*Items from a data source*.
▬▬▬

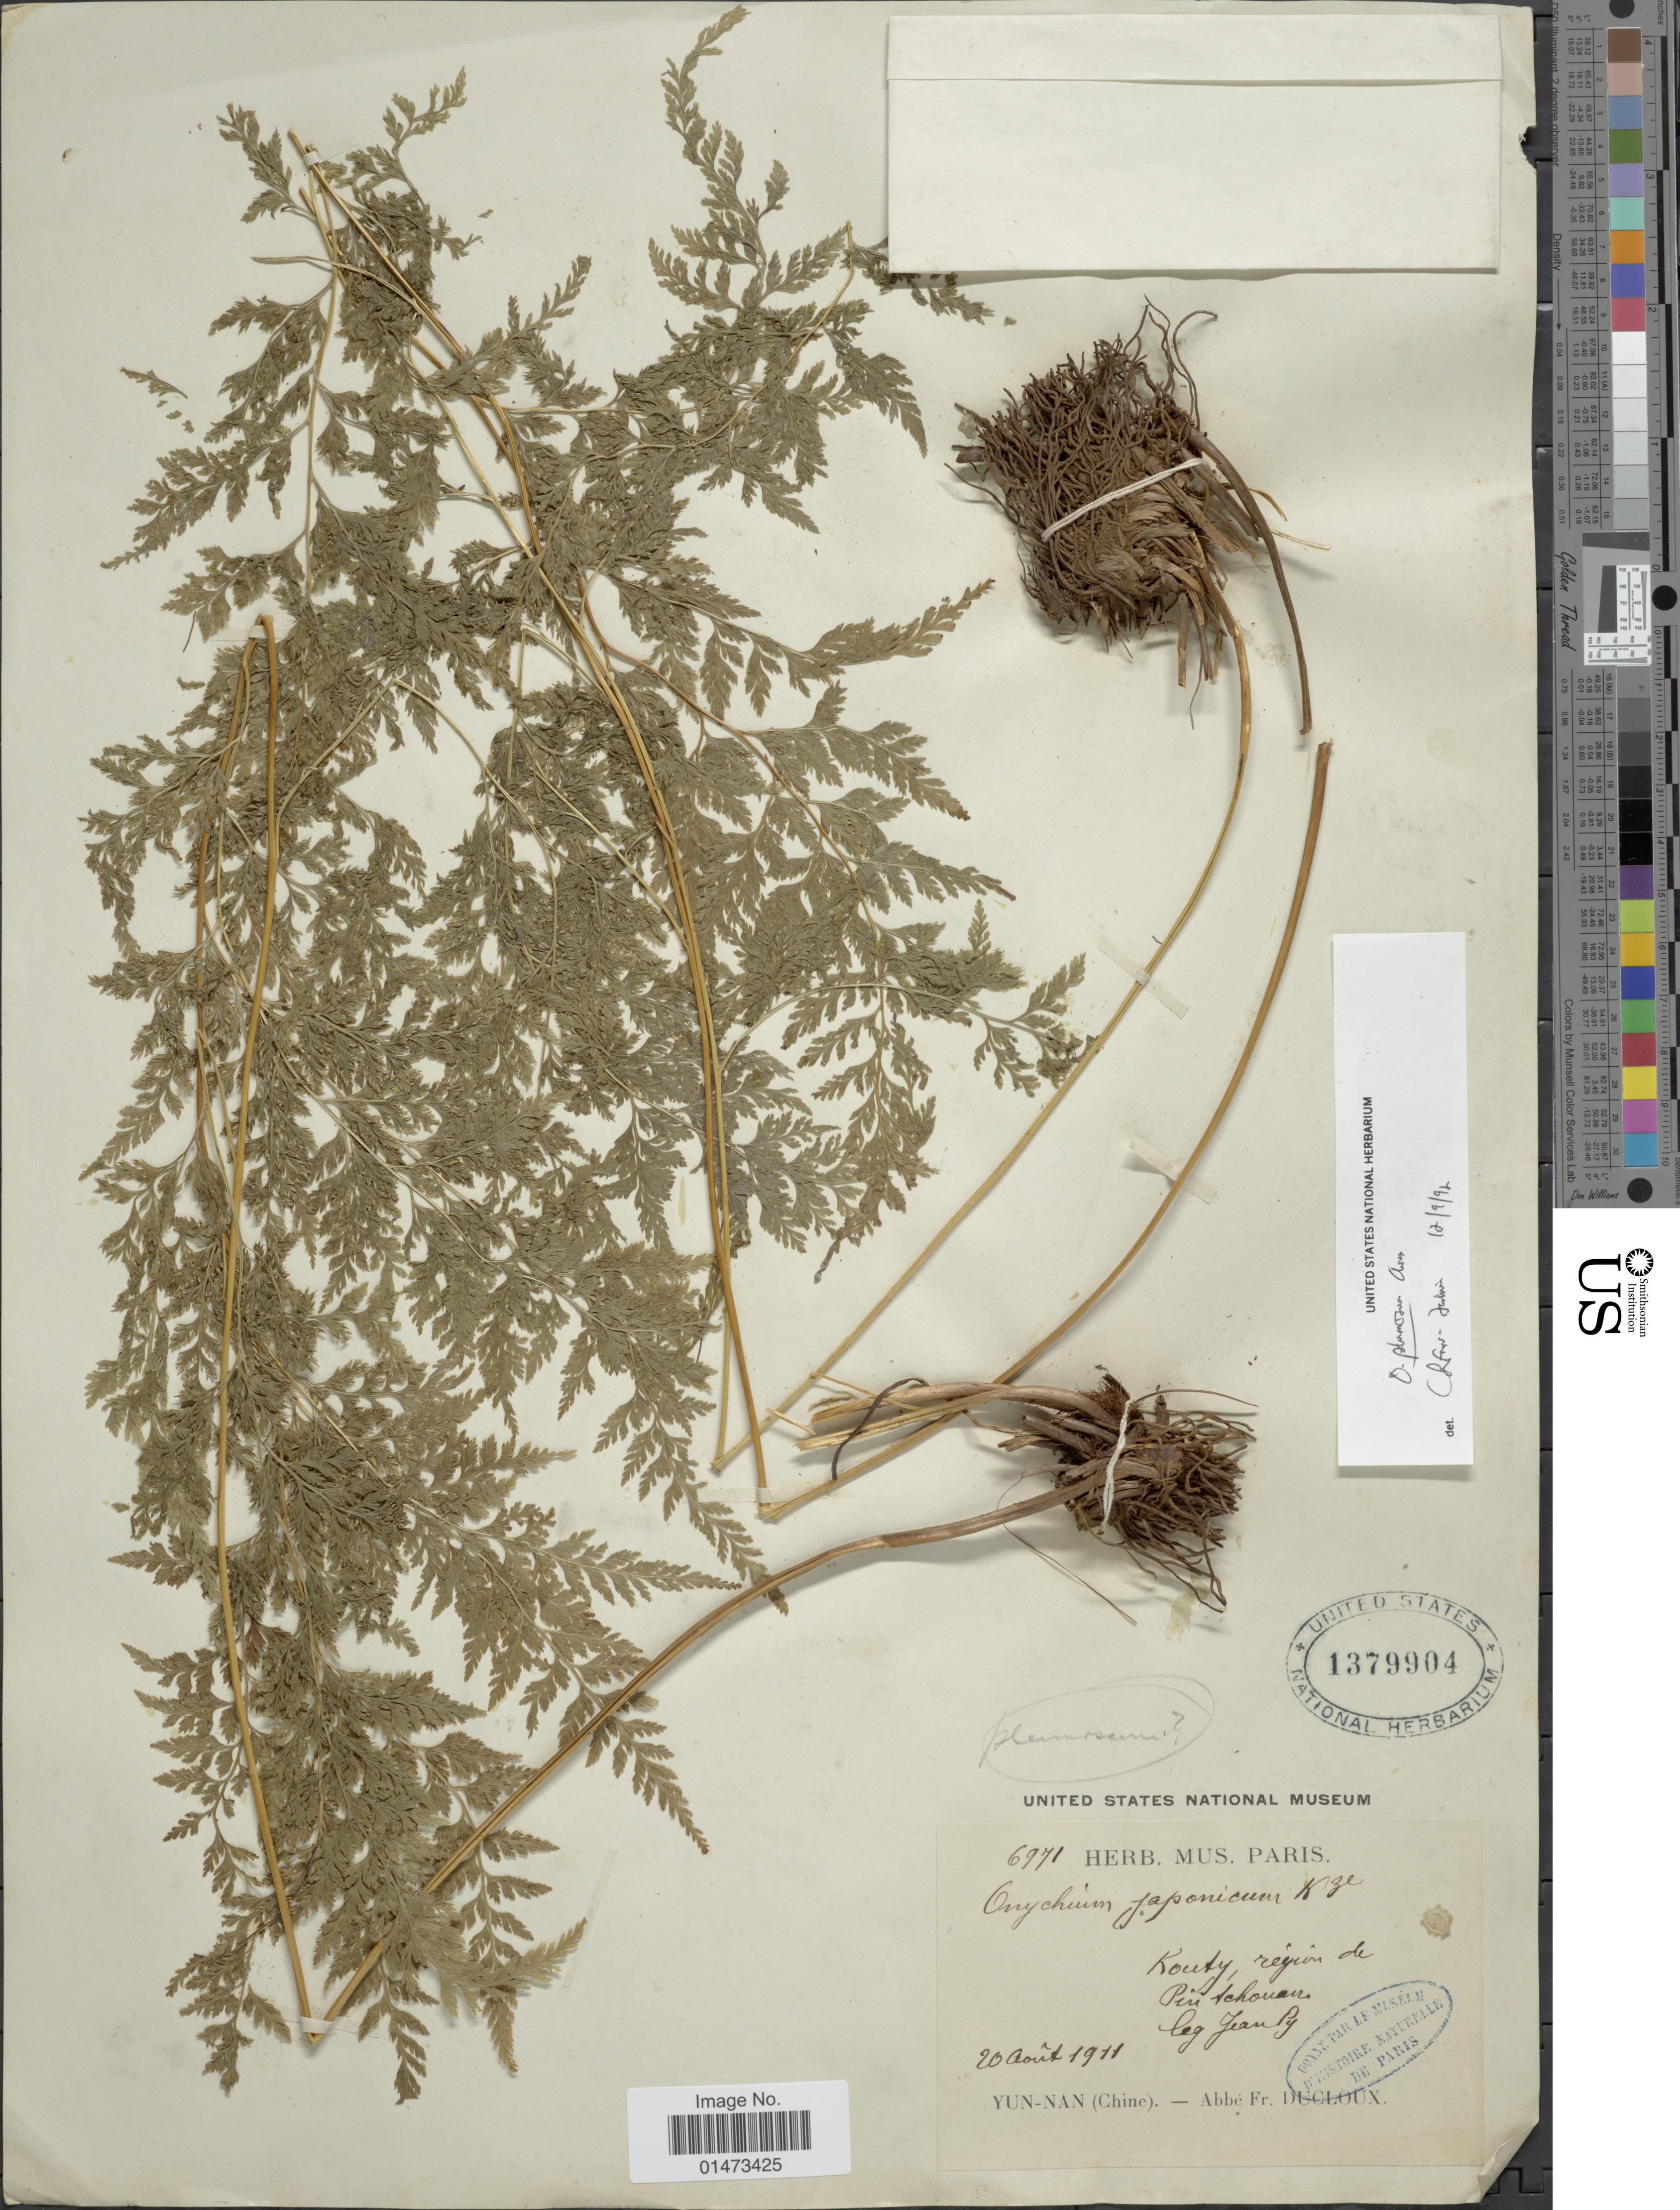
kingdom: Plantae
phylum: Tracheophyta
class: Polypodiopsida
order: Polypodiales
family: Pteridaceae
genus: Onychium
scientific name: Onychium japonicum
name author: (Thunb.) Kunze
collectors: J. Py & F. Ducloux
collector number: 6971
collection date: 1911-08-20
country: China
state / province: Yunnan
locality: Kouty, region de Pin schouan. [interpreted]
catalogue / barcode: US 1379904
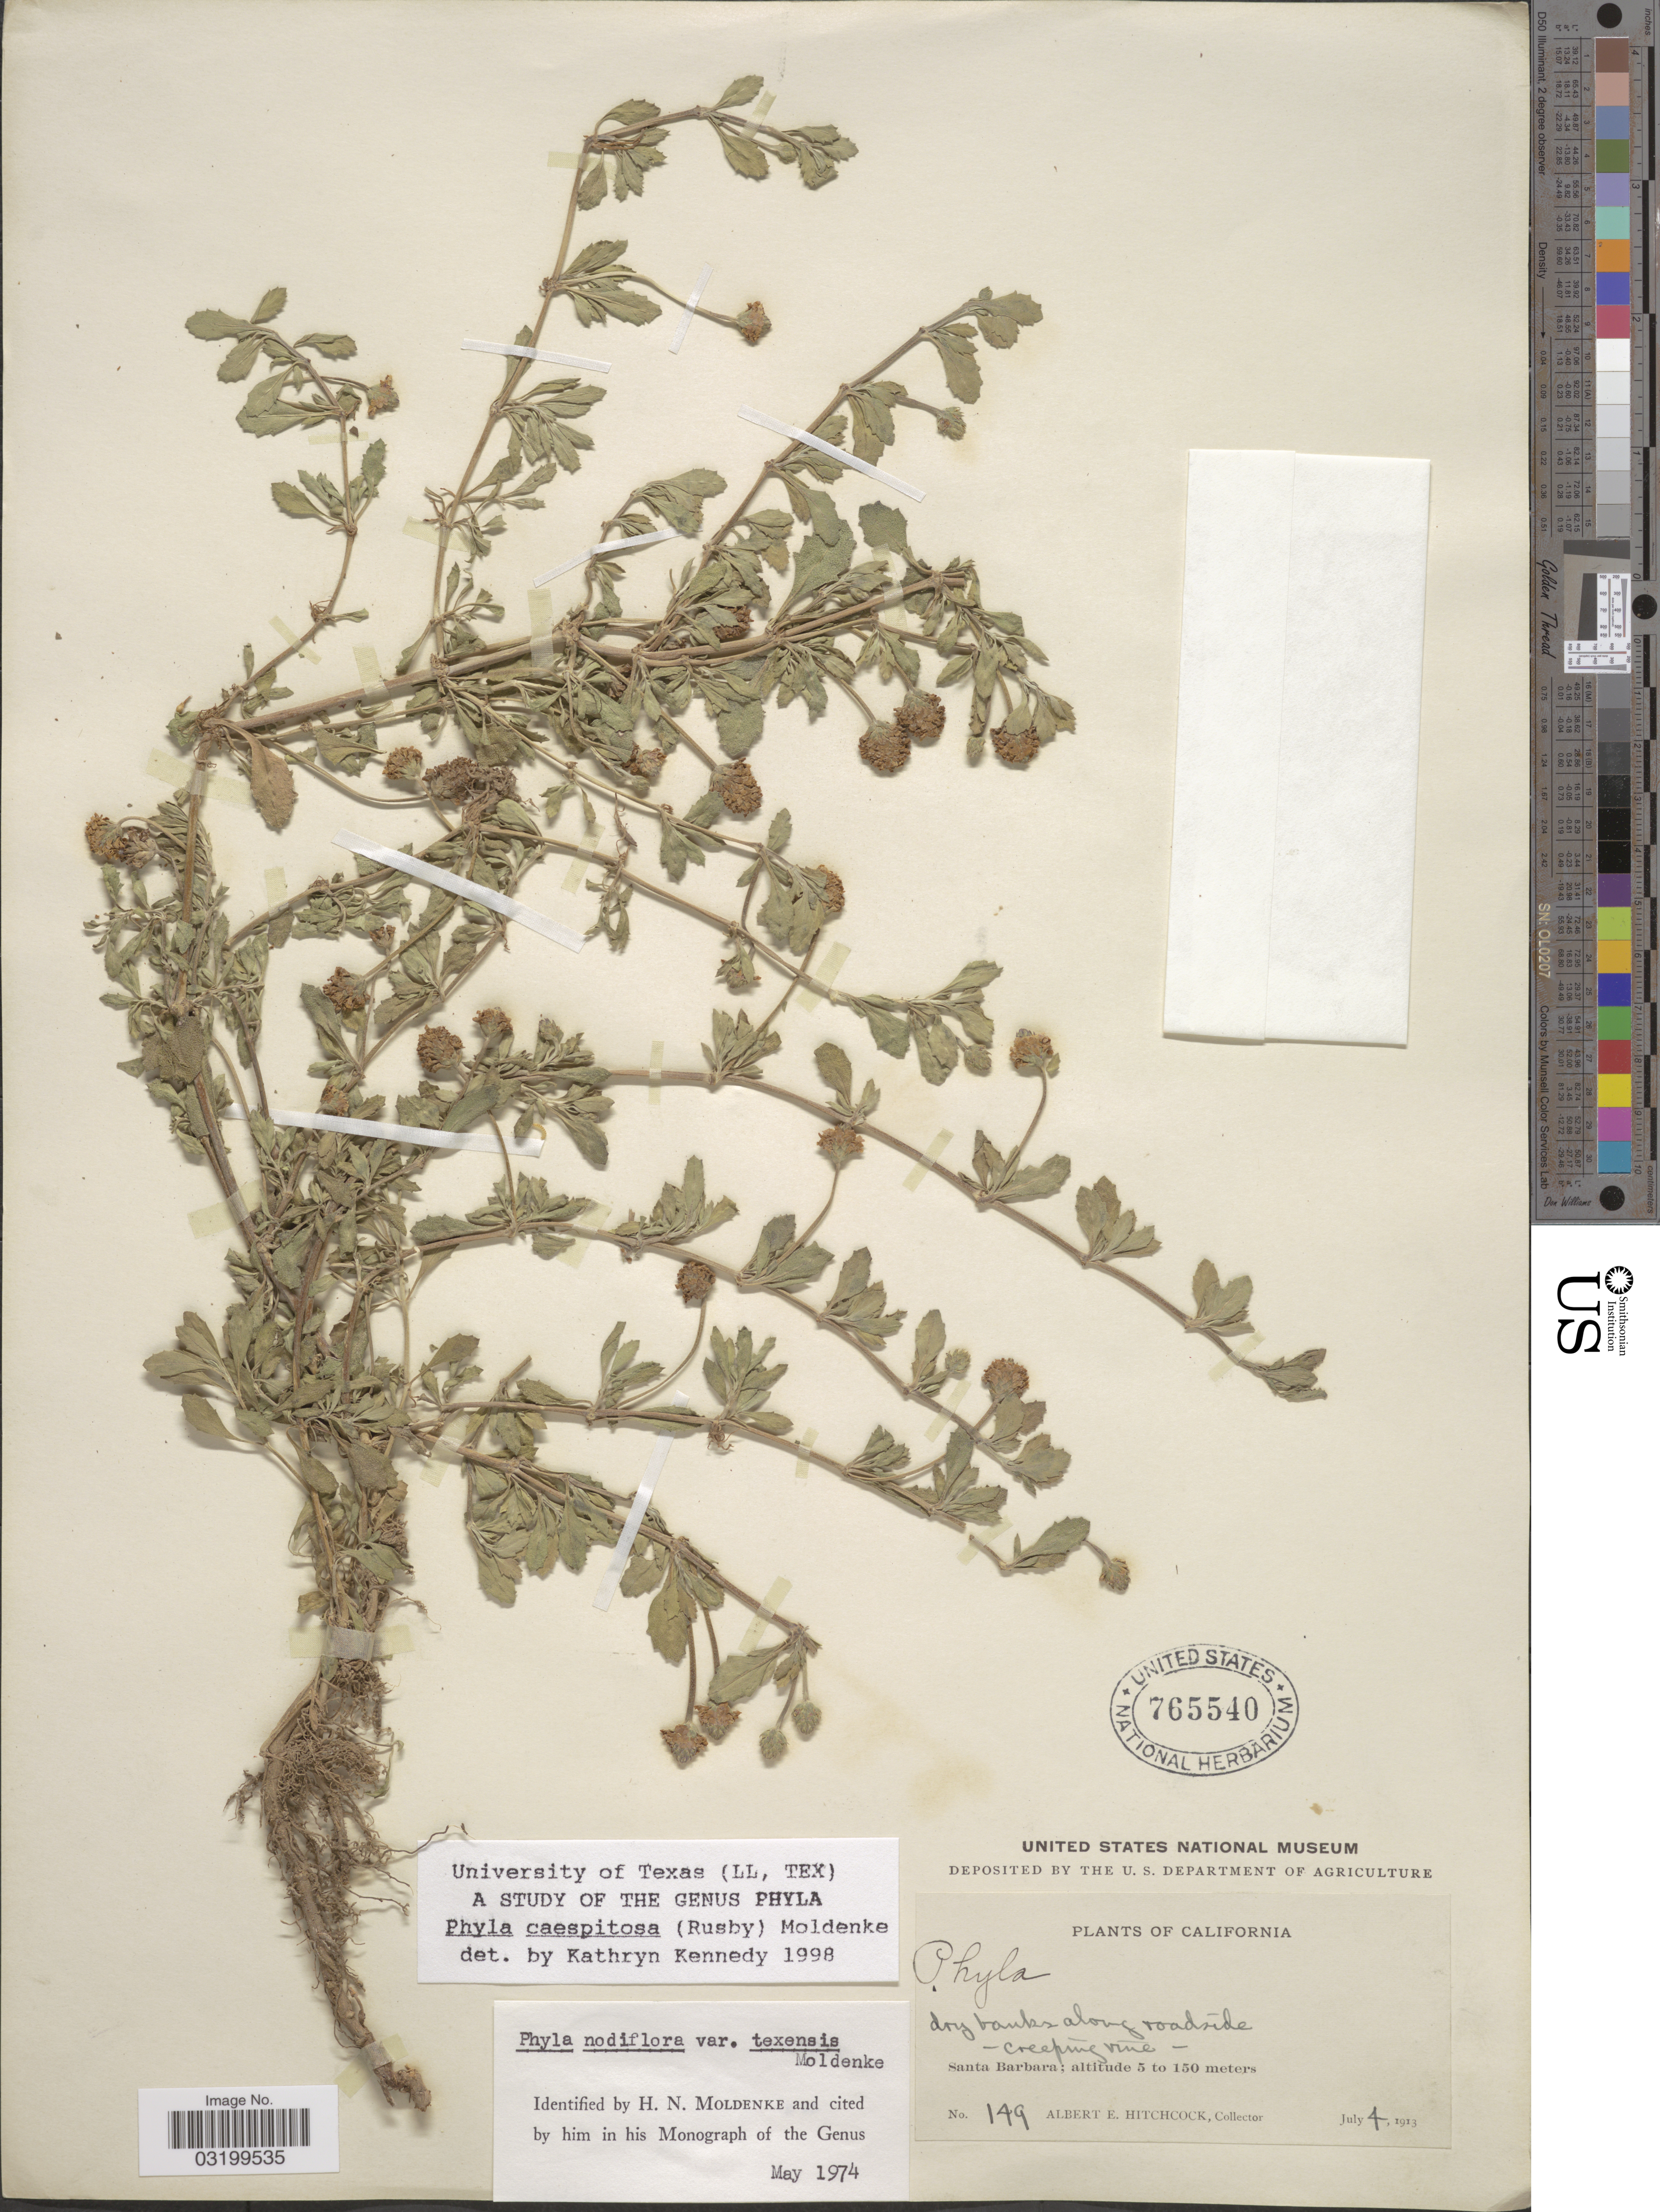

▬▬▬

*What needs to be done*. Reproduce every line of the rows above word for word, leaving out the pictures.

*Task solution*.
kingdom: Plantae
phylum: Tracheophyta
class: Polypodiopsida
order: Polypodiales
family: Pteridaceae
genus: Onychium
scientific name: Onychium japonicum
name author: (Thunb.) Kunze
collectors: J. Py & F. Ducloux
collector number: 6971
collection date: 1911-08-20
country: China
state / province: Yunnan
locality: Kouty, region de Pin schouan. [interpreted]
catalogue / barcode: US 1379904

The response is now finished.